## WHAT TO WORK ON
Echo the data below word for word, beginning at the line that contains "produto), tendo por objetivo dar suporte a" and continuing through the last line of the data. Include nothing before that line.

[Dataset entries]

________________

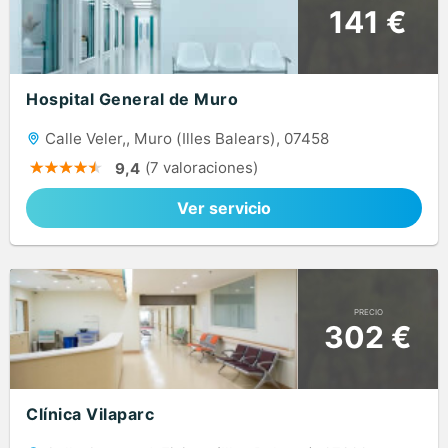
141 €
Hospital General de Muro
Calle Veler,, Muro (Illes Balears), 07458
(7 valoraciones)
9,4
Ver servicio
PRECIO
302 €
Clínica Vilaparc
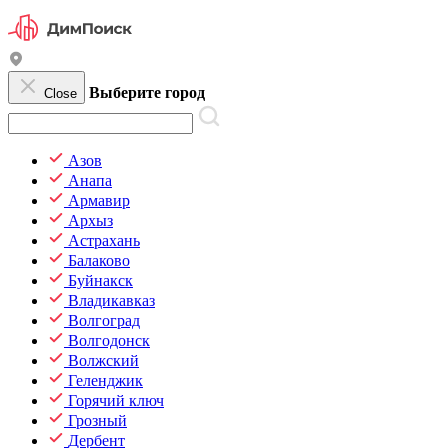
Выберите город
Close
Азов
Анапа
Армавир
Архыз
Астрахань
Балаково
Буйнакск
Владикавказ
Волгоград
Волгодонск
Волжский
Геленджик
Горячий ключ
Грозный
Дербент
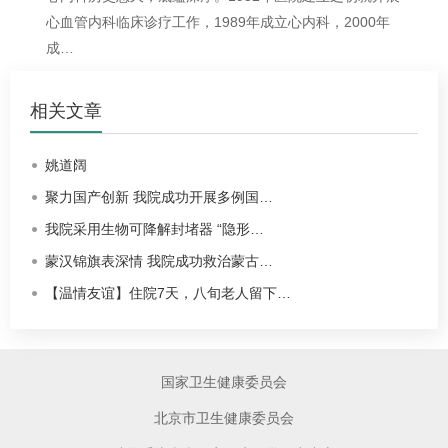
心血管内科临床诊疗工作，1989年成立心内科，2000年
成…
相关文章
姚道阔
聚力国产创新 我院成功开展多例国…
我院采用生物可降解封堵器 “隐形…
蒙汉锦旗表深情 我院成功救治蒙古…
【温情友谊】住院7天，八旬老人留下…
国家卫生健康委员会
北京市卫生健康委员会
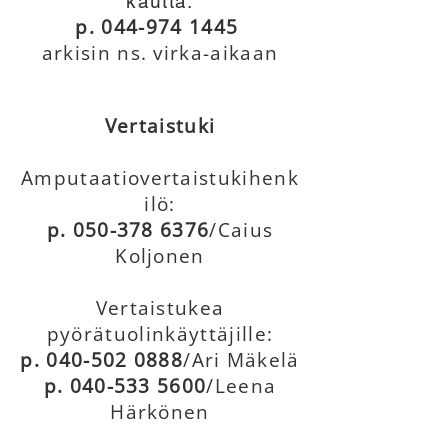
kautta:
p.
044-974 1445
arkisin ns. virka-aikaan
Vertaistuki
Amputaatiovertaistukihenk
ilö:
p.
050-378 6376
/​
Caius
Koljonen
Vertaistukea
pyörätuolinkäyttäjille:
p.
040-502 0888
/
​Ari Mäkelä
p.
040-533 5600
/
Leena
Härkönen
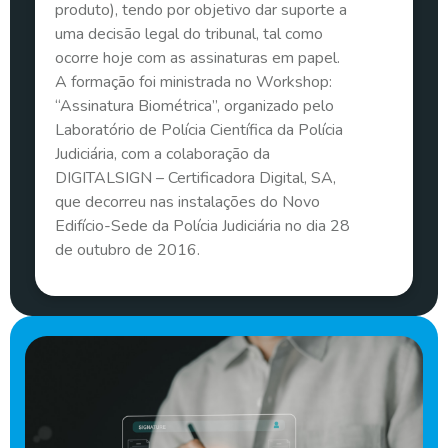
produto), tendo por objetivo dar suporte a
uma decisão legal do tribunal, tal como
ocorre hoje com as assinaturas em papel.
A formação foi ministrada no Workshop:
“Assinatura Biométrica”, organizado pelo
Laboratório de Polícia Científica da Polícia
Judiciária, com a colaboração da
DIGITALSIGN – Certificadora Digital, SA,
que decorreu nas instalações do Novo
Edifício-Sede da Polícia Judiciária no dia 28
de outubro de 2016.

________________

## THE ANSWER
produto), tendo por objetivo dar suporte a
uma decisão legal do tribunal, tal como
ocorre hoje com as assinaturas em papel.
A formação foi ministrada no Workshop:
“Assinatura Biométrica”, organizado pelo
Laboratório de Polícia Científica da Polícia
Judiciária, com a colaboração da
DIGITALSIGN – Certificadora Digital, SA,
que decorreu nas instalações do Novo
Edifício-Sede da Polícia Judiciária no dia 28
de outubro de 2016.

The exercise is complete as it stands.